A 17 anni ti rimangono 2 paure; quella di te stesso e quella del mondo.
Il nostro riflesso è temuto più quanto mai possa esserlo lo studio, la scelta dell'università, della carriera, della gente che si frequenta e del messaggio che si manda.
Nonostante le paure siano fisiologiche, nessuno le esprimerá mai entrambe, poiché dobbiamo sempre mostrare agli altri di avere una sicurezza, anche falsa, per non lasciarci scalfire ancora di più dalla vulnerabilità di non sapere chi sei e chi sarai.
C'è chi sceglie di nascondere la prima, chi la seconda, con metodi diversi, tanto validi quanto nocivi.
Il primo, quello che usa Vittoria, è quello di nascondere la paura di sè stessa, di non dar a vedere ciò che la tormenta ogni volta che si specchia, far pensare agli altri di amarsi e venerarsi come una dea, di non trovare nulla di sbagliato nella carne che faceva quasi toccare le sue cosce, dei fianchi che si addolcivano sui jeans, dell'addome che a fine giornata non era più tirato. L'amore che lei non puó darsi da sola lo cerca negli uomini, spesso anche più grandi. Qualcuno dovrà pure dirle che in realtà i suoi difetti sono la prole malsana della sua coscienza abituata a vedere il mondo intero con odio e disprezzo, lei stessa compresa.

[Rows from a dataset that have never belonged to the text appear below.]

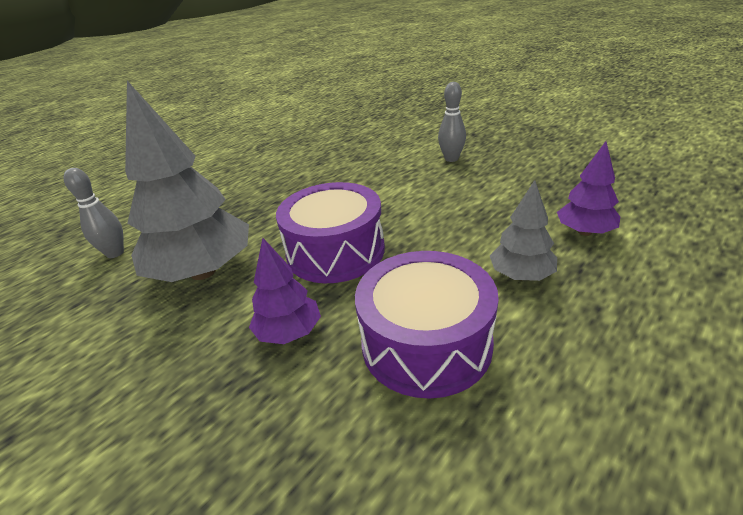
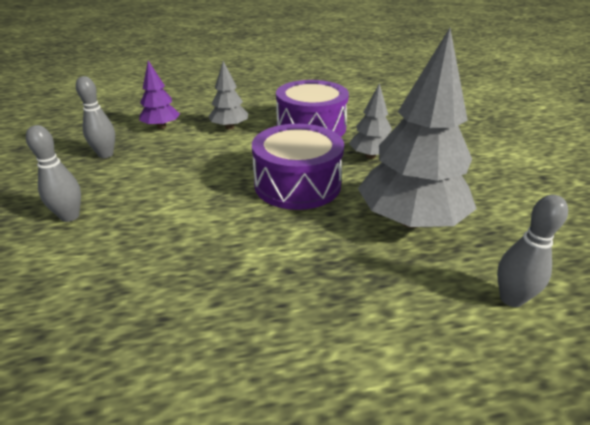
camera: 145 degrees left, 0 degrees up
(289, 332) = (370, 156): purple tree -> grey tree
(542, 187) = (106, 154): none -> grey bowling pin

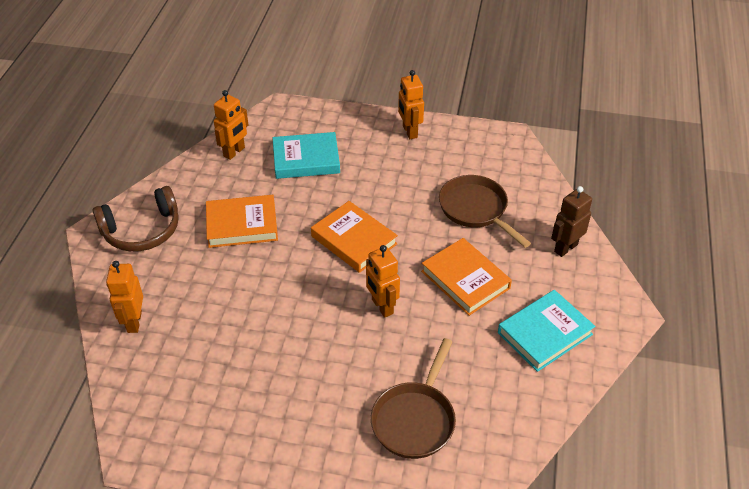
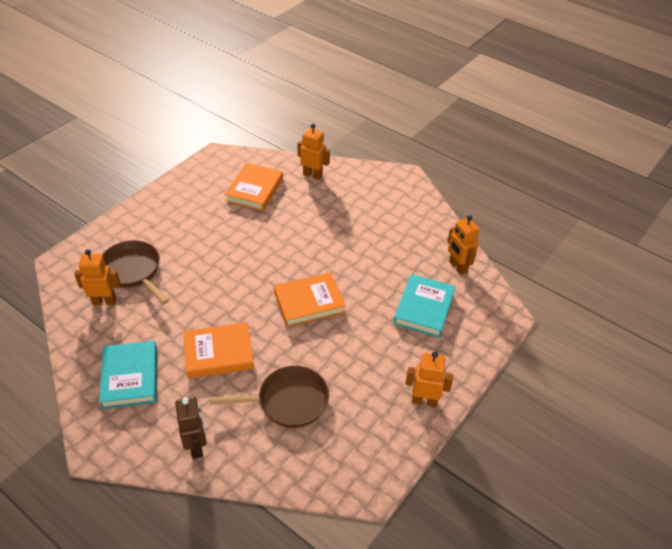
camera: 115 degrees right, 0 degrees up
(142, 230) = (394, 197): brown headphones -> none
(242, 225) = (368, 246): orange book -> orange book (254, 190)
(382, 307) = (233, 292): orange robot -> orange robot (104, 301)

Poi ci sono quelli come Alessandro, che temono il futuro come se una sera li strappassero dal letto della loro cameretta e li abbandonassero su una scrivania d'ufficio a fare file di excel, in un monotono cubicolo capitalista. Alessandro ha tanta paura di fallire e di non essere all'altezza dei suoi sogni e delle aspettative di chi lo circonda, quindi parla del futuro come se avesse dato l'anima al diavolo per averlo, con tanto di contratto.